A fosfoetanolamina que será utilizada nos testes foi sintetizada e entregue pelo laboratório PDT Pharma, em Cravinhos, interior de São Paulo, à Fundação para o Remédio Popular (Furp) há 15 dias. A substância foi então encapsulada e encaminhada ao Instituto do Câncer de São Paulo (Icesp), que comandará os testes com a fórmula, criada nos anos 90 por um pesquisador do Instituto de Química da Universidade de São Paulo (USP) em São Carlos. 
 
O secretário de Saúde disse que está esperando um aval da Comissão Nacional de Ética em Pesquisa do Conselho Nacional de Saúde (Conep) para o início dos testes. Mas Uip demonstra preocupação com a quantidade de liminares obrigando o governo estadual a distribuir o estoque de fosfoetanolamina adquirido com o único objetivo de realizar os estudos.
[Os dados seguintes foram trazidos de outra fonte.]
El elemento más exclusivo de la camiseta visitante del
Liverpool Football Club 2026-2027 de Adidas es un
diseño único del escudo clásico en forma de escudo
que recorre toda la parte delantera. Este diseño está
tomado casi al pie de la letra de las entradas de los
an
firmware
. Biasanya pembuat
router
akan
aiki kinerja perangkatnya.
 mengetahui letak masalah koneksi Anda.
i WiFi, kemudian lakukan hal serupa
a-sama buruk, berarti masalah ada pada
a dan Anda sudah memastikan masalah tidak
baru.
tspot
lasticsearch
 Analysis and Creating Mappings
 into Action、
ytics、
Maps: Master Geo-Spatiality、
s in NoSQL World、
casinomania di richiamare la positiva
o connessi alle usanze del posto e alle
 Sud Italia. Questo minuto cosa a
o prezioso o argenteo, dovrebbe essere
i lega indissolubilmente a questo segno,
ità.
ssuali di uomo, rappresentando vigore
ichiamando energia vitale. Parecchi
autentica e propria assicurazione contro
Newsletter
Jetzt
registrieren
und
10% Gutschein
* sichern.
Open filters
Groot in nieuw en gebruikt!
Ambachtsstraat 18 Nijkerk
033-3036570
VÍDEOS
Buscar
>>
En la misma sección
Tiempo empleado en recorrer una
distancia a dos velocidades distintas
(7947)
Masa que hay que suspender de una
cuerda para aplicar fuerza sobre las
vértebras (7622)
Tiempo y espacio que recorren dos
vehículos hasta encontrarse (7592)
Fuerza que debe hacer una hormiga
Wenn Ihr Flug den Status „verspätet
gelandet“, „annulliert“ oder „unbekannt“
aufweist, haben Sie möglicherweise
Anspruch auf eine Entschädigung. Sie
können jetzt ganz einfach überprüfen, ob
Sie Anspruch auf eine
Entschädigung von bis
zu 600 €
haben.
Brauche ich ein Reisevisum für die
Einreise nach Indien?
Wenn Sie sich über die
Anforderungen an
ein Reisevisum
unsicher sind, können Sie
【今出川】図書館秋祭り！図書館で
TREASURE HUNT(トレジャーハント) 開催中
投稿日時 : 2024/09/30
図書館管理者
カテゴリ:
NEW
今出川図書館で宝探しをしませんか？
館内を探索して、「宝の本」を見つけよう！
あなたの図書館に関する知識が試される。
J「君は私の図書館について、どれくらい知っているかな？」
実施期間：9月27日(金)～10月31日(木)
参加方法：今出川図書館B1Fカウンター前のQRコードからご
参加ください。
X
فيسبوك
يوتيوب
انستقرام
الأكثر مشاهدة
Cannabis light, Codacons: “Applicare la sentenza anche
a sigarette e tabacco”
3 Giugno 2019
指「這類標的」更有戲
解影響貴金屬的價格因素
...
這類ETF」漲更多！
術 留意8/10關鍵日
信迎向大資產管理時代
— Isso é absolutamente descabido e enlouquecido, porque o que nós encapsulamos é para protocolo, não para distribuição. Se tirar a pílula do Icesp, não teremos como fazer a pesquisa. O compromisso do estado é comprar o número necessário de pílulas para cumprir o protocolo. Não vamos comercializar, mesmo porque há um pedido de patente do pesquisador — explica o secretário, sem esclarecer se vai ou não cumprir as ordens judiciais.

Não é a primeira vez que a Justiça determina a distribuição do composto químico, que, mesmo antes de ser submetido a testes adequados, ficou conhecido devido a relatos não comprovados de pacientes dando conta de que a pílula reduziu seus tumores.
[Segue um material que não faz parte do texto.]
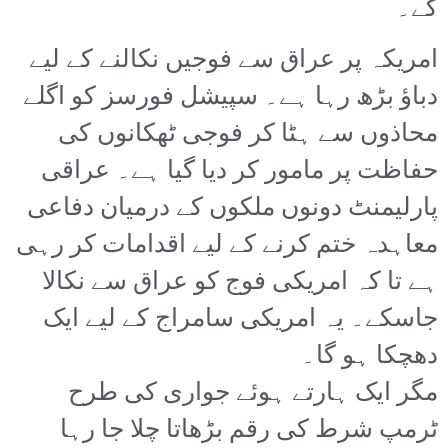
گے۔
امریکہ پر عراق سے فوجیں نکالنے کے لیے
دباؤ بڑھ رہا ہے۔ سپیشل فورسز کو اگلے
محاذوں سے ہٹا کر فوجی ٹھکانوں کی
حفاظت پر مامور کر دیا گیا ہے۔ عراقی
پارلیمنٹ دونوں ملکوں کے درمیان دفاعی
معاہدہ ختم کرنے کے لیے اقدامات کر رہی
ہے تا کہ امریکی فوج کو عراق سے نکالا
جاسکے۔ یہ امریکی سامراج کے لیے ایک
دھچکا ہو گا۔
مگر ایک ہارتے ہوئے جواری کی طرح
ٹرمپ شرط کی رقم بڑھاتا چلا جا رہا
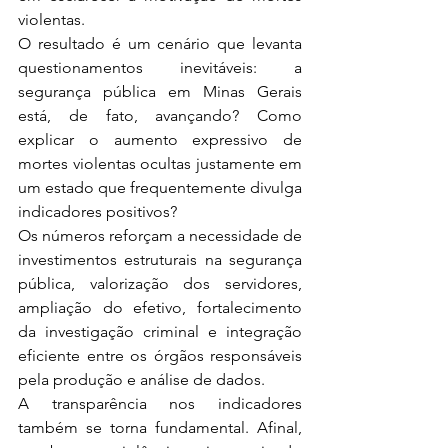
violentas.
O resultado é um cenário que levanta 
questionamentos inevitáveis: a 
segurança pública em Minas Gerais 
está, de fato, avançando? Como 
explicar o aumento expressivo de 
mortes violentas ocultas justamente em 
um estado que frequentemente divulga 
indicadores positivos?
Os números reforçam a necessidade de 
investimentos estruturais na segurança 
pública, valorização dos servidores, 
ampliação do efetivo, fortalecimento 
da investigação criminal e integração 
eficiente entre os órgãos responsáveis 
pela produção e análise de dados.
A transparência nos indicadores 
também se torna fundamental. Afinal, 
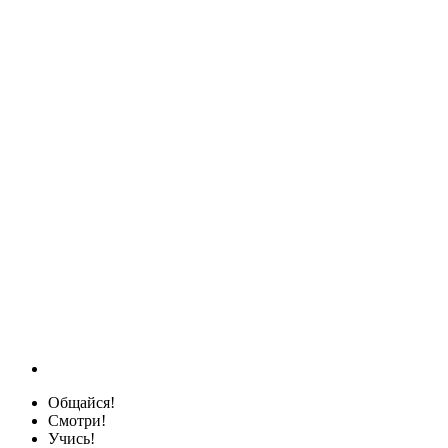
Общайся!
Смотри!
Учись!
A substância vinha sendo distribuída informalmente por funcionários da USP em São Carlos até junho de 2014, quando a universidade publicou uma portaria interrompendo o repasse. Em meados do ano passado, uma paciente do Rio conseguiu da Justiça autorização para obter o composto químico. Logo depois, centenas de outros pacientes obtiveram liminares obrigando a USP a entregar a fosfoetanolamina. A Justiça, porem, voltou atrás, proibindo a distribuição.

No início deste ano, o governo federal sancionou uma lei aprovada pelo Congresso Nacional que autorizava a distribuição da "pílula do câncer" mesmo antes de estudos adequados sobre a sua eficácia, o que foi duramente criticado pela comunidade médica e científica. A lei, porém, foi suspensa pelo Supremo Tribunal Federal (STF) em maio.
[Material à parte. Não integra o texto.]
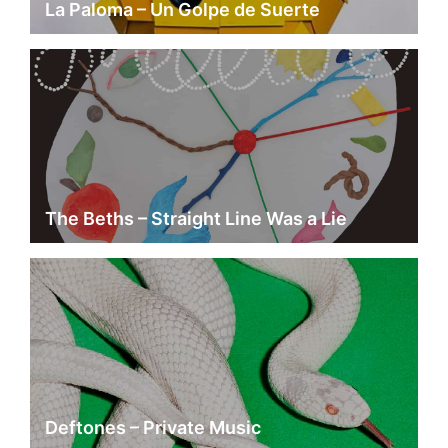
La Paloma – Un Golpe de Suerte
The Beths – Straight Line Was a Lie
Deftones – Private Music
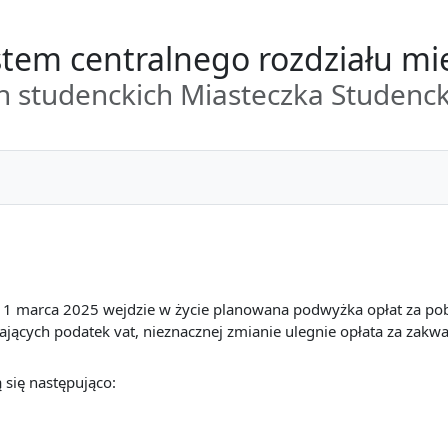
tem centralnego rozdziału mi
 studenckich Miasteczka Studenc
 1 marca 2025 wejdzie w życie planowana podwyżka opłat za po
rających podatek vat, nieznacznej zmianie ulegnie opłata za za
się następująco:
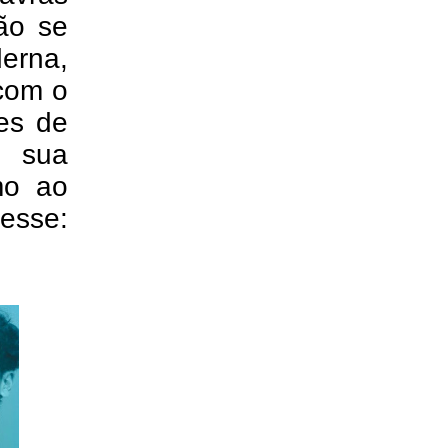
ão se
erna,
 com o
es de
r sua
mo ao
se:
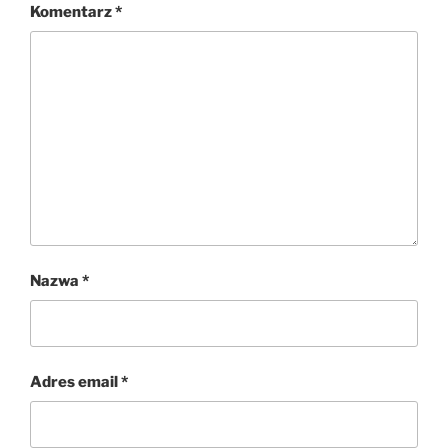
Komentarz
*
Nazwa
*
Adres email
*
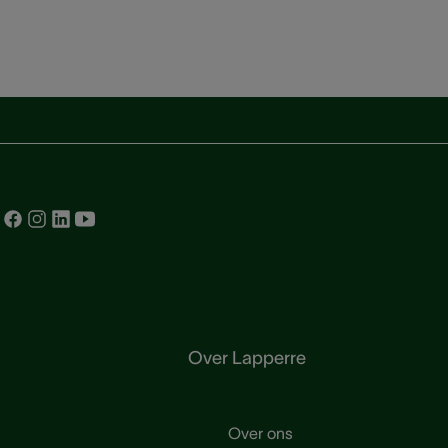
Over Lapperre
Over ons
Testes em andamento com a fosfoetanolamina, financiados pelo Ministério da Ciência e Tecnologia e conduzidos na Universidade Federal do Ceará (UFC), já apresentaram resultados negativos. Segundo estes trabalhos, o composto não demonstrou eficácia na redução de tumores em roedores criados em laboratório.

Ainda são necessários, porém, exames clínicos para determinar os efeitos da pílula.


Em fevereiro deste ano, o governador de São Paulo, Geraldo Alckmin, anunciou que a substância seria sintetizada para testes no tratamento do câncer pelo laboratório PDT Pharma. Na época, ele explicou que seriam avaliados, inicialmente, dez pacientes para determinar a segurança da droga.

Segundo Uip, a concentração de fosfoetanolamina entregue à Furp era diferente da que estava prevista. Por conta disso, segue explicando o secretário, o inventor da fórmula, o professor de Química aposentado Gilberto Chierice, da USP de São Carlos, precisou assinar um termo de aceitabilidade, “entendendo que aquilo (diferença na concentração) era pertinente”:

— A última notícia que tenho, que é da segunda-feira passada, é que estavam analisando esse aditivo no protocolo. Assim que o Conep liberar, o teste estará pronto para começar. Chegou, é no dia seguinte — diz Uip.